___ INPUT MATERIAL
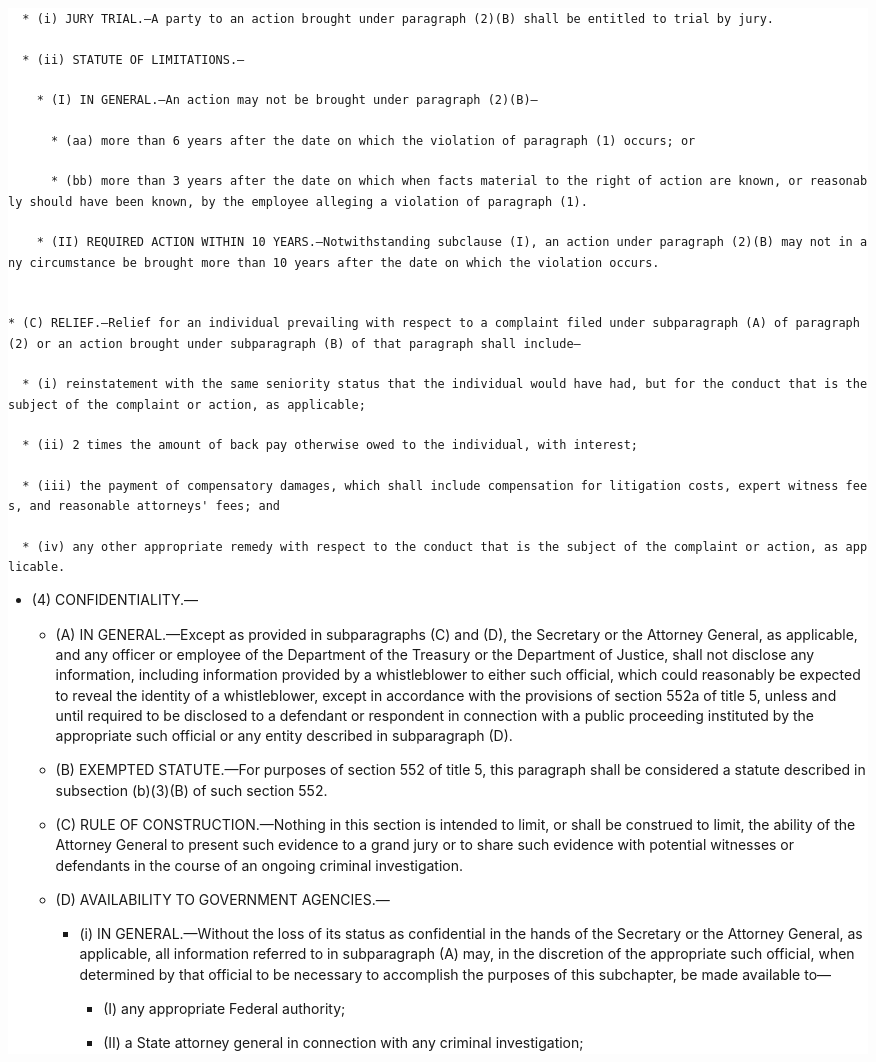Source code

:       * (i) JURY TRIAL.—A party to an action brought under paragraph (2)(B) shall be entitled to trial by jury.

      * (ii) STATUTE OF LIMITATIONS.—

        * (I) IN GENERAL.—An action may not be brought under paragraph (2)(B)—

          * (aa) more than 6 years after the date on which the violation of paragraph (1) occurs; or

          * (bb) more than 3 years after the date on which when facts material to the right of action are known, or reasonably should have been known, by the employee alleging a violation of paragraph (1).

        * (II) REQUIRED ACTION WITHIN 10 YEARS.—Notwithstanding subclause (I), an action under paragraph (2)(B) may not in any circumstance be brought more than 10 years after the date on which the violation occurs.


    * (C) RELIEF.—Relief for an individual prevailing with respect to a complaint filed under subparagraph (A) of paragraph (2) or an action brought under subparagraph (B) of that paragraph shall include—

      * (i) reinstatement with the same seniority status that the individual would have had, but for the conduct that is the subject of the complaint or action, as applicable;

      * (ii) 2 times the amount of back pay otherwise owed to the individual, with interest;

      * (iii) the payment of compensatory damages, which shall include compensation for litigation costs, expert witness fees, and reasonable attorneys' fees; and

      * (iv) any other appropriate remedy with respect to the conduct that is the subject of the complaint or action, as applicable.


  * (4) CONFIDENTIALITY.—

    * (A) IN GENERAL.—Except as provided in subparagraphs (C) and (D), the Secretary or the Attorney General, as applicable, and any officer or employee of the Department of the Treasury or the Department of Justice, shall not disclose any information, including information provided by a whistleblower to either such official, which could reasonably be expected to reveal the identity of a whistleblower, except in accordance with the provisions of section 552a of title 5, unless and until required to be disclosed to a defendant or respondent in connection with a public proceeding instituted by the appropriate such official or any entity described in subparagraph (D).

    * (B) EXEMPTED STATUTE.—For purposes of section 552 of title 5, this paragraph shall be considered a statute described in subsection (b)(3)(B) of such section 552.

    * (C) RULE OF CONSTRUCTION.—Nothing in this section is intended to limit, or shall be construed to limit, the ability of the Attorney General to present such evidence to a grand jury or to share such evidence with potential witnesses or defendants in the course of an ongoing criminal investigation.

    * (D) AVAILABILITY TO GOVERNMENT AGENCIES.—

      * (i) IN GENERAL.—Without the loss of its status as confidential in the hands of the Secretary or the Attorney General, as applicable, all information referred to in subparagraph (A) may, in the discretion of the appropriate such official, when determined by that official to be necessary to accomplish the purposes of this subchapter, be made available to—

        * (I) any appropriate Federal authority;

        * (II) a State attorney general in connection with any criminal investigation;
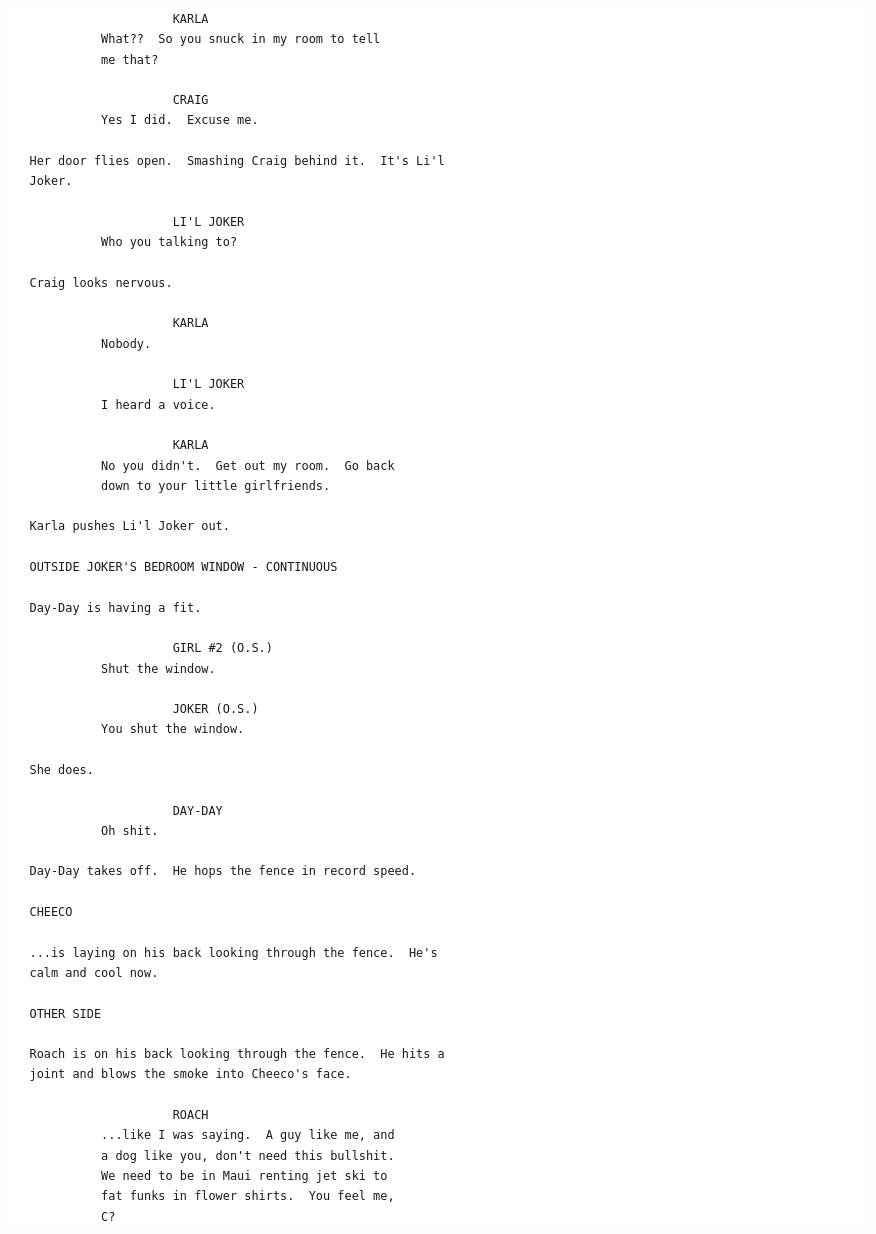                           KARLA
                 What??  So you snuck in my room to tell
                 me that?

                           CRAIG
                 Yes I did.  Excuse me.

       Her door flies open.  Smashing Craig behind it.  It's Li'l
       Joker.

                           LI'L JOKER
                 Who you talking to?

       Craig looks nervous.

                           KARLA
                 Nobody.

                           LI'L JOKER
                 I heard a voice.

                           KARLA
                 No you didn't.  Get out my room.  Go back
                 down to your little girlfriends.

       Karla pushes Li'l Joker out.

       OUTSIDE JOKER'S BEDROOM WINDOW - CONTINUOUS

       Day-Day is having a fit.

                           GIRL #2 (O.S.)
                 Shut the window.

                           JOKER (O.S.)
                 You shut the window.

       She does.

                           DAY-DAY
                 Oh shit.

       Day-Day takes off.  He hops the fence in record speed.

       CHEECO

       ...is laying on his back looking through the fence.  He's
       calm and cool now.

       OTHER SIDE

       Roach is on his back looking through the fence.  He hits a
       joint and blows the smoke into Cheeco's face.

                           ROACH
                 ...like I was saying.  A guy like me, and
                 a dog like you, don't need this bullshit.
                 We need to be in Maui renting jet ski to
                 fat funks in flower shirts.  You feel me,
                 C?
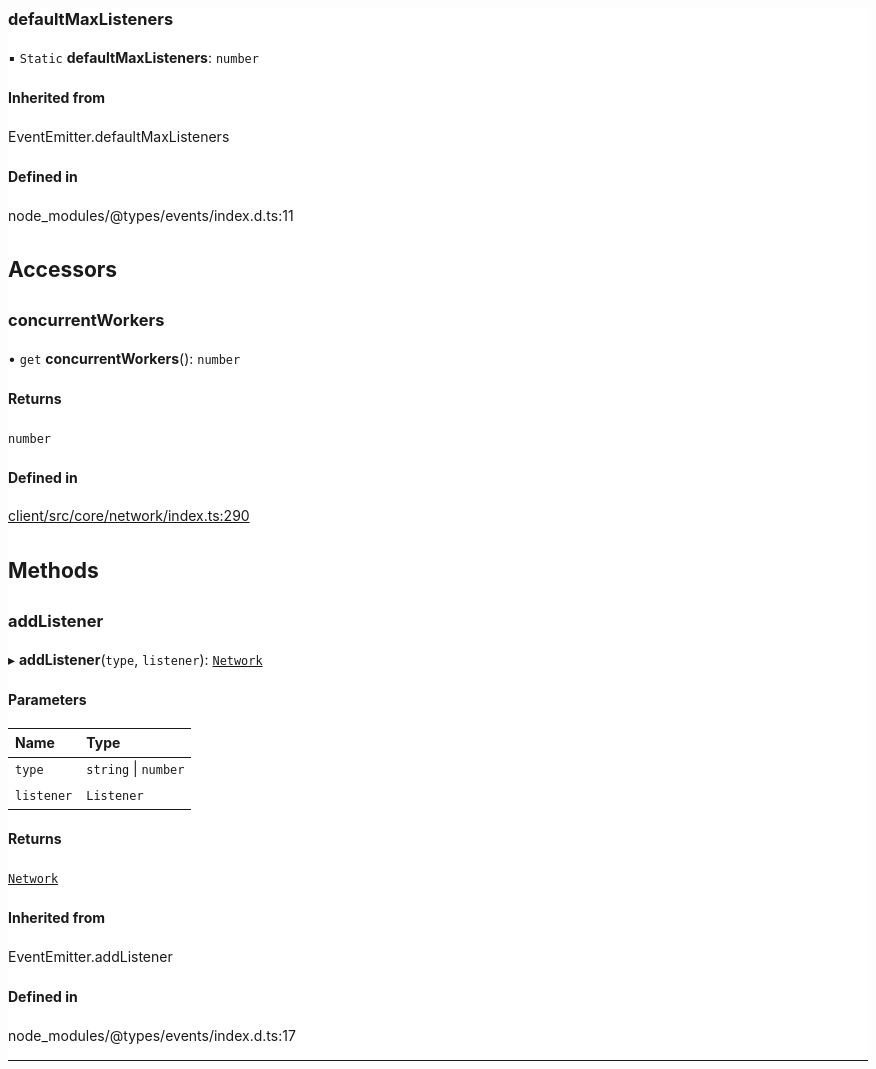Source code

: ### defaultMaxListeners

▪ `Static` **defaultMaxListeners**: `number`

#### Inherited from

EventEmitter.defaultMaxListeners

#### Defined in

node_modules/@types/events/index.d.ts:11

## Accessors

### concurrentWorkers

• `get` **concurrentWorkers**(): `number`

#### Returns

`number`

#### Defined in

[client/src/core/network/index.ts:290](https://github.com/shaoruu/voxelize/blob/63b1cce/client/src/core/network/index.ts#L290)

## Methods

### addListener

▸ **addListener**(`type`, `listener`): [`Network`](Network.md)

#### Parameters

| Name | Type |
| :------ | :------ |
| `type` | `string` \| `number` |
| `listener` | `Listener` |

#### Returns

[`Network`](Network.md)

#### Inherited from

EventEmitter.addListener

#### Defined in

node_modules/@types/events/index.d.ts:17

___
______
• HOW TO COMPLETE THIS TASK:
Check each line above for the word "subject" and copy the ones that have it.

• OUTPUT FOR THIS TASK:
      * (i) reinstatement with the same seniority status that the individual would have had, but for the conduct that is the subject of the complaint or action, as applicable;
      * (iv) any other appropriate remedy with respect to the conduct that is the subject of the complaint or action, as applicable.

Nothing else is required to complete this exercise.